Look below for the line with "Judge each pair, first" and the line with "The two sides"; repeat exactly those two lines and all lines between them, but no pictures.

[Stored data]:
=== Section Start ===
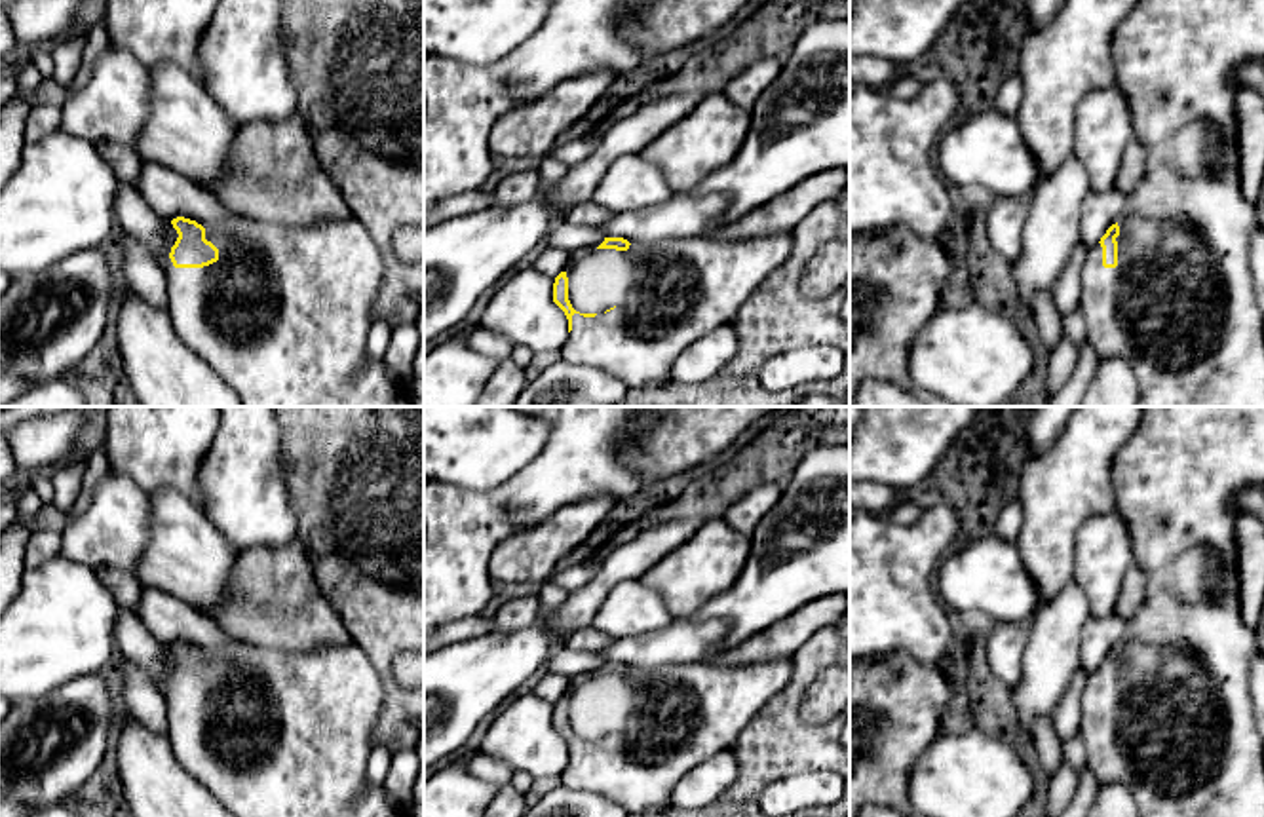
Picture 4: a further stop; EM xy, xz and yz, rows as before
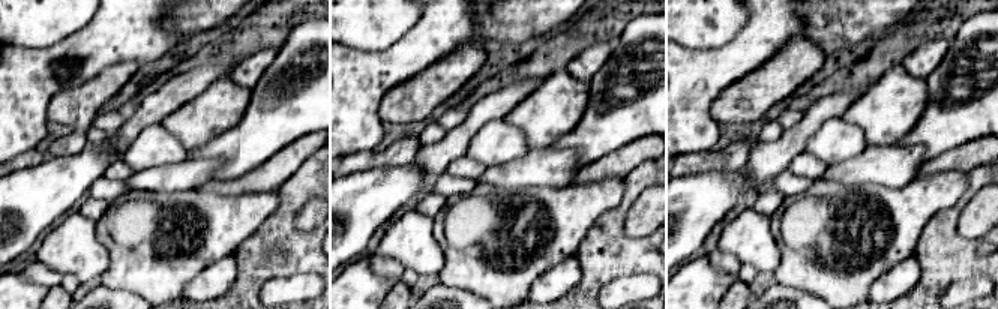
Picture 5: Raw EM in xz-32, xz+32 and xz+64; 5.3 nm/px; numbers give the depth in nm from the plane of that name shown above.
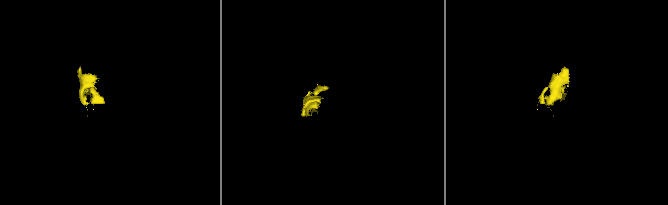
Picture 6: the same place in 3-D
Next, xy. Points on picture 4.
1: xy (286, 734)

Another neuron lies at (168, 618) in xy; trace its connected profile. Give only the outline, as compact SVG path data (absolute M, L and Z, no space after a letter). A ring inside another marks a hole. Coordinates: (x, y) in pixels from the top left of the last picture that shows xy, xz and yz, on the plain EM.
M144 583L141 587L139 618L150 635L169 648L184 642L203 654L226 657L239 640L211 616L200 614L181 598Z

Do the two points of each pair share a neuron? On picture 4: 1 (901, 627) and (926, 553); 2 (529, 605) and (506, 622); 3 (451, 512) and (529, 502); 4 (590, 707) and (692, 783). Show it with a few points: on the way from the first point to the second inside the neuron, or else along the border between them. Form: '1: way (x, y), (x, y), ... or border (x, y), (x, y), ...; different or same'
1: way (901, 608), (901, 578), (907, 572); same
2: way (523, 610), (512, 616); same
3: way (470, 512), (495, 512), (510, 502); same
4: border (721, 751), (696, 764), (670, 797); different

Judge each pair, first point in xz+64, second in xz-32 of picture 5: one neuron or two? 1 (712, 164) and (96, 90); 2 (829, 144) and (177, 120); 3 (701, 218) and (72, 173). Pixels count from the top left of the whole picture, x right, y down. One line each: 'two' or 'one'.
1: one
2: two
3: one

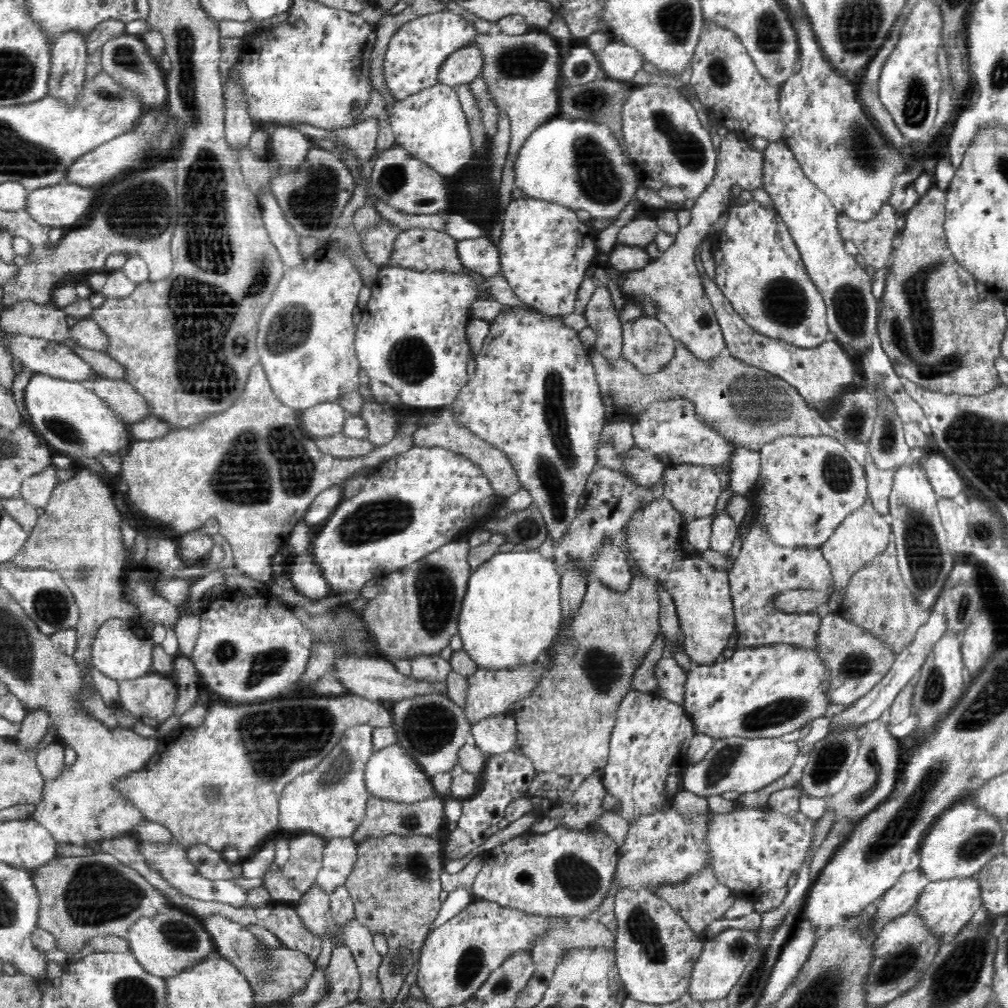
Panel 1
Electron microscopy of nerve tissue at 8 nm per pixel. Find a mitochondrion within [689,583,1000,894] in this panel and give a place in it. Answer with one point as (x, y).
(874, 852)

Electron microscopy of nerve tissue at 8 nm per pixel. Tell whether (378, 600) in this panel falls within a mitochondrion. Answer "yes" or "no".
no

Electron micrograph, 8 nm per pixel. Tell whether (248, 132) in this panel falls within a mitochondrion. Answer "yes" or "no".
no

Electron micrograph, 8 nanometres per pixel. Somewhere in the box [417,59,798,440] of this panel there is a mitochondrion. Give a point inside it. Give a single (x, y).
(597, 179)

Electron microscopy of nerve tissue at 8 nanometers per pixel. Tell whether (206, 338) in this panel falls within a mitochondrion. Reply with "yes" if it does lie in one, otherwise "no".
yes

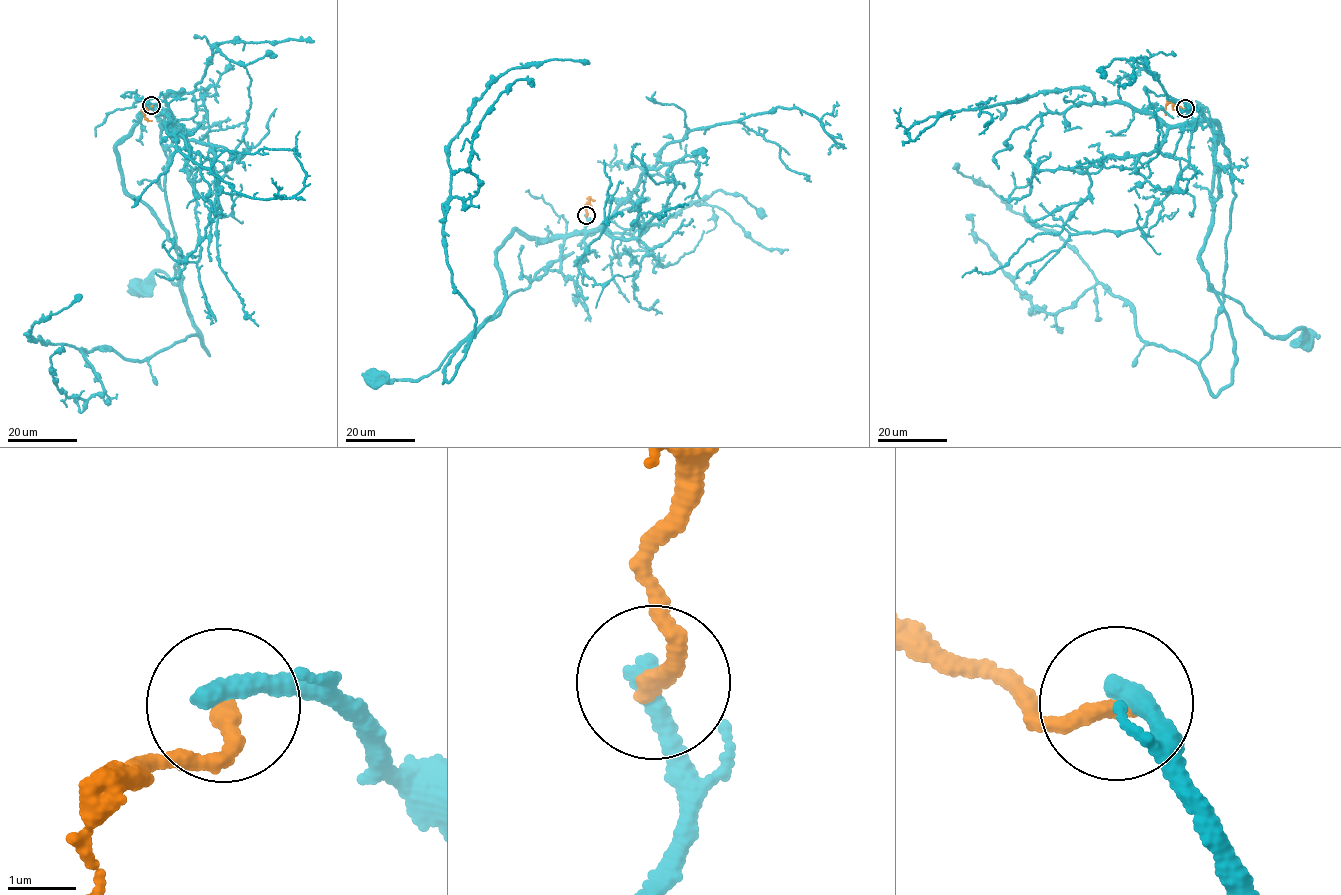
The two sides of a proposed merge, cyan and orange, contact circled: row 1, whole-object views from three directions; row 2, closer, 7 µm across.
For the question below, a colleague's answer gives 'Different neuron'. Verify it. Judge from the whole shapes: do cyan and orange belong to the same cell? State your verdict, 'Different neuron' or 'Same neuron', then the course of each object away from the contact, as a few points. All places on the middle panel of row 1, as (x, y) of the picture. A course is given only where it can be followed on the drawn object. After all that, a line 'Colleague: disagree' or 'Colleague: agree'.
Different neuron. Course of cyan: (586, 215), (580, 232), (542, 241), (510, 233), (495, 250), (505, 292), (500, 312), (427, 376), (373, 379). Course of orange: (586, 215), (589, 198), (591, 206)
Colleague: agree

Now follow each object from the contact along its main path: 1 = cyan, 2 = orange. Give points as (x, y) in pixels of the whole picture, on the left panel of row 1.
1: (151, 104), (116, 146), (118, 168), (181, 258), (176, 284), (156, 270), (139, 289)
2: (151, 104), (143, 109), (145, 118), (151, 120)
=== Section End ===
[Answer box]:
Judge each pair, first point in xz+64, second in xz-32 of picture 5: one neuron or two? 1 (712, 164) and (96, 90); 2 (829, 144) and (177, 120); 3 (701, 218) and (72, 173). Pixels count from the top left of the whole picture, x right, y down. One line each: 'two' or 'one'.
1: one
2: two
3: one

Panel 1
Electron microscopy of nerve tissue at 8 nm per pixel. Find a mitochondrion within [689,583,1000,894] in this panel and give a place in it. Answer with one point as (x, y).
(874, 852)

Electron microscopy of nerve tissue at 8 nm per pixel. Tell whether (378, 600) in this panel falls within a mitochondrion. Answer "yes" or "no".
no

Electron micrograph, 8 nm per pixel. Tell whether (248, 132) in this panel falls within a mitochondrion. Answer "yes" or "no".
no

Electron micrograph, 8 nanometres per pixel. Somewhere in the box [417,59,798,440] of this panel there is a mitochondrion. Give a point inside it. Give a single (x, y).
(597, 179)

Electron microscopy of nerve tissue at 8 nanometers per pixel. Tell whether (206, 338) in this panel falls within a mitochondrion. Reply with "yes" if it does lie in one, otherwise "no".
yes

The two sides of a proposed merge, cyan and orange, contact circled: row 1, whole-object views from three directions; row 2, closer, 7 µm across.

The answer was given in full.